◆ Records provided ◆

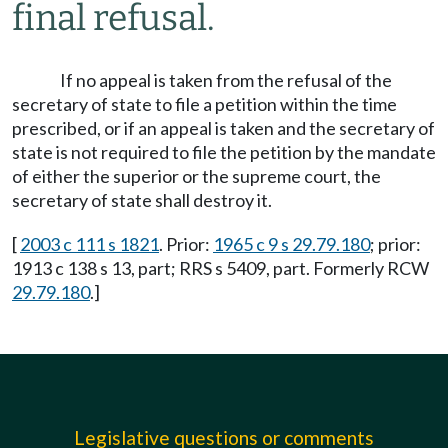
final refusal.
If no appeal is taken from the refusal of the
secretary of state to file a petition within the time
prescribed, or if an appeal is taken and the secretary of
state is not required to file the petition by the mandate
of either the superior or the supreme court, the
secretary of state shall destroy it.
[
2003 c 111 s 1821
. Prior:
1965 c 9 s 29.79.180
; prior:
1913 c 138 s 13, part; RRS s 5409, part. Formerly RCW
29.79.180
.]
Legislative questions or comments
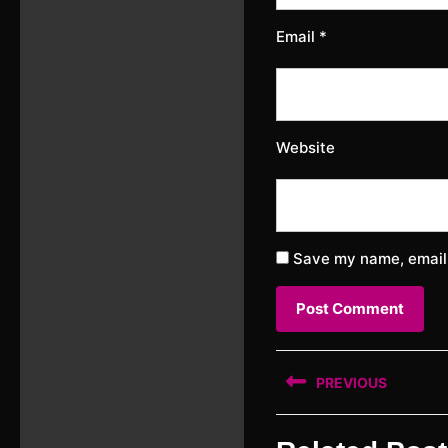
Email
*
Website
Save my name, email,
Post
PREVIOUS
navigation
Previous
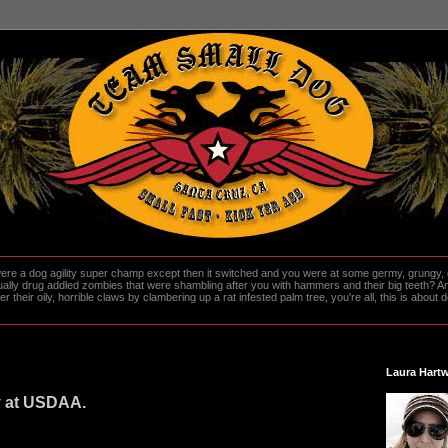
re a dog agility super champ except then it switched and you were at some germy, grungy, d
ally drug addled zombies that were shambling after you with hammers and their big teeth? And
heir oily, horrible claws by clambering up a rat infested palm tree, you're all, this is about do
Laura Hartw
y at USDAA.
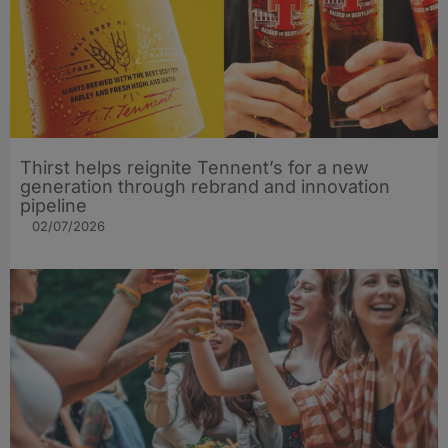
Thirst helps reignite Tennent’s for a new
generation through rebrand and innovation
pipeline
02/07/2026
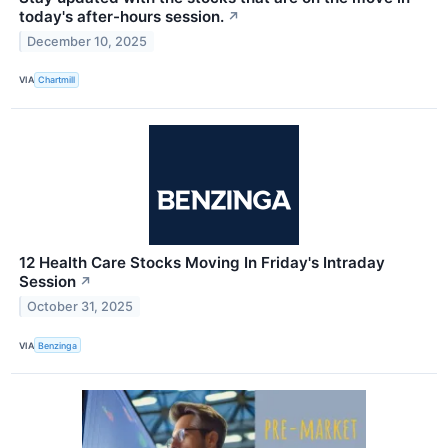
today's after-hours session.
↗
December 10, 2025
VIA
Chartmill
12 Health Care Stocks Moving In Friday's Intraday
Session
↗
October 31, 2025
VIA
Benzinga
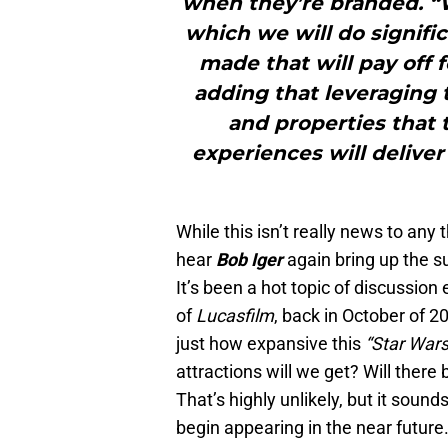
when they’re branded. “
which we will do signific
made that will pay off 
adding that leveraging t
and properties that
experiences will deliver
While this isn’t really news to any 
hear
Bob Iger
again bring up the 
It’s been a hot topic of discussion
of
Lucasfilm
, back in October of 
just how expansive this
“Star War
attractions will we get? Will ther
That’s highly unlikely, but it sound
begin appearing in the near future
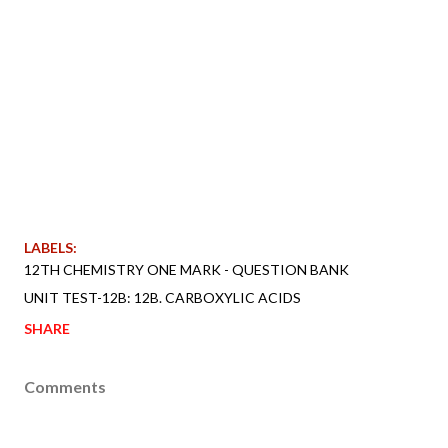
LABELS:
12TH CHEMISTRY ONE MARK - QUESTION BANK
UNIT TEST-12B: 12B. CARBOXYLIC ACIDS
SHARE
Comments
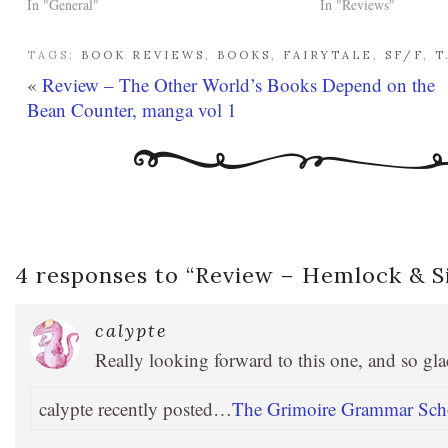
In "General"
In "Reviews"
TAGS:
BOOK REVIEWS
,
BOOKS
,
FAIRYTALE
,
SF/F
,
T
«
Review – The Other World’s Books Depend on the
Bean Counter, manga vol 1
4 responses to “
Review – Hemlock & Si
calypte
Really looking forward to this one, and so glad
calypte recently posted…
The Grimoire Grammar Schoo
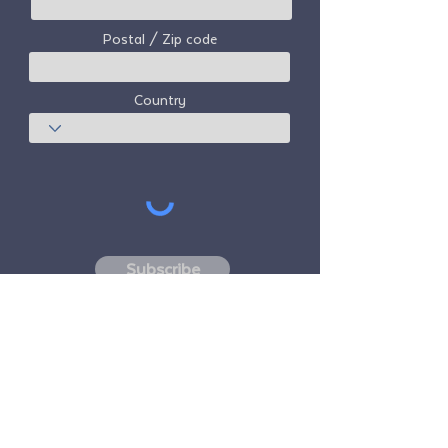
Postal / Zip code
Country
Subscribe
Freedom Travel Alliance
does not own or
operate any aircraft. Freedom Travel
Alliance will work with travel and other
services providers as an advisor of it's
membership program and as an advisor of
its membership. All flights arranged by
Freedom Travel Alliance for its members are
performed by independent, third-party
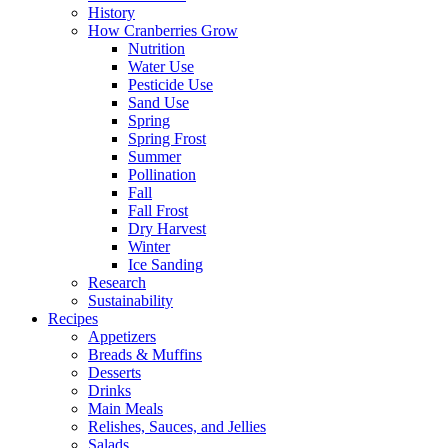
History
How Cranberries Grow
Nutrition
Water Use
Pesticide Use
Sand Use
Spring
Spring Frost
Summer
Pollination
Fall
Fall Frost
Dry Harvest
Winter
Ice Sanding
Research
Sustainability
Recipes
Appetizers
Breads & Muffins
Desserts
Drinks
Main Meals
Relishes, Sauces, and Jellies
Salads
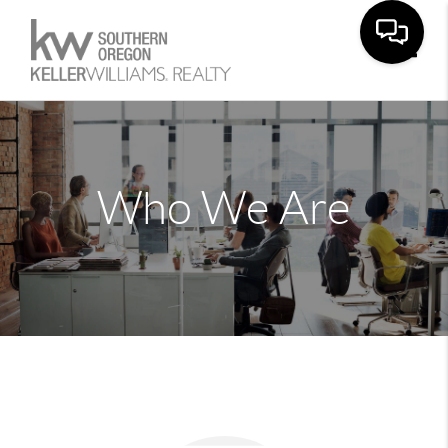
Toggle
Who We Are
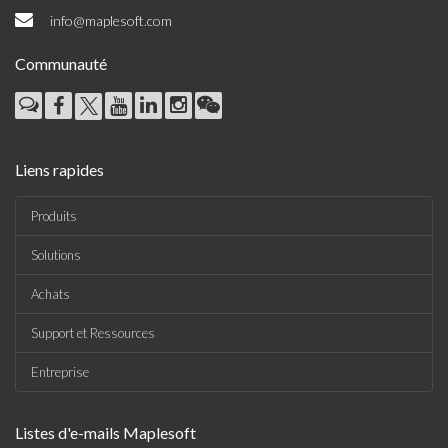
info@maplesoft.com
Communauté
Liens rapides
Produits
Solutions
Achats
Support et Ressources
Entreprise
Listes d'e-mails Maplesoft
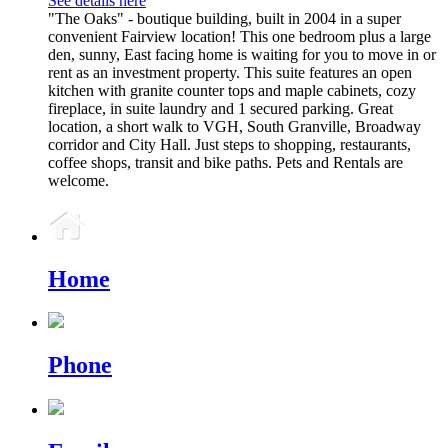
See details here
"The Oaks" - boutique building, built in 2004 in a super
convenient Fairview location! This one bedroom plus a large
den, sunny, East facing home is waiting for you to move in or
rent as an investment property. This suite features an open
kitchen with granite counter tops and maple cabinets, cozy
fireplace, in suite laundry and 1 secured parking. Great
location, a short walk to VGH, South Granville, Broadway
corridor and City Hall. Just steps to shopping, restaurants,
coffee shops, transit and bike paths. Pets and Rentals are
welcome.
Home
Phone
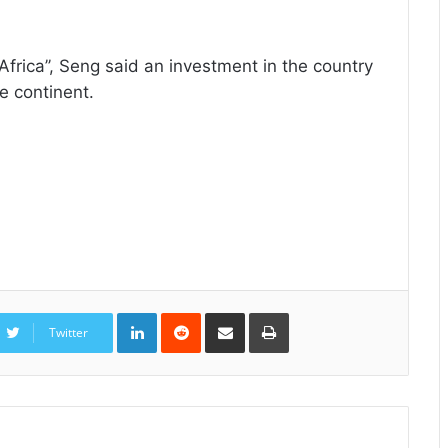
Africa’’, Seng said an investment in the country
re continent.
LinkedIn
Reddit
Share
Print
via
Twitter
Email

◆ The problem ◆
Find and copy each line above that includes the string "will".

◆ Task solution ◆
which we will do signific
made that will pay off 
experiences will deliver
attractions will we get? Will ther
Alliance will work with travel and other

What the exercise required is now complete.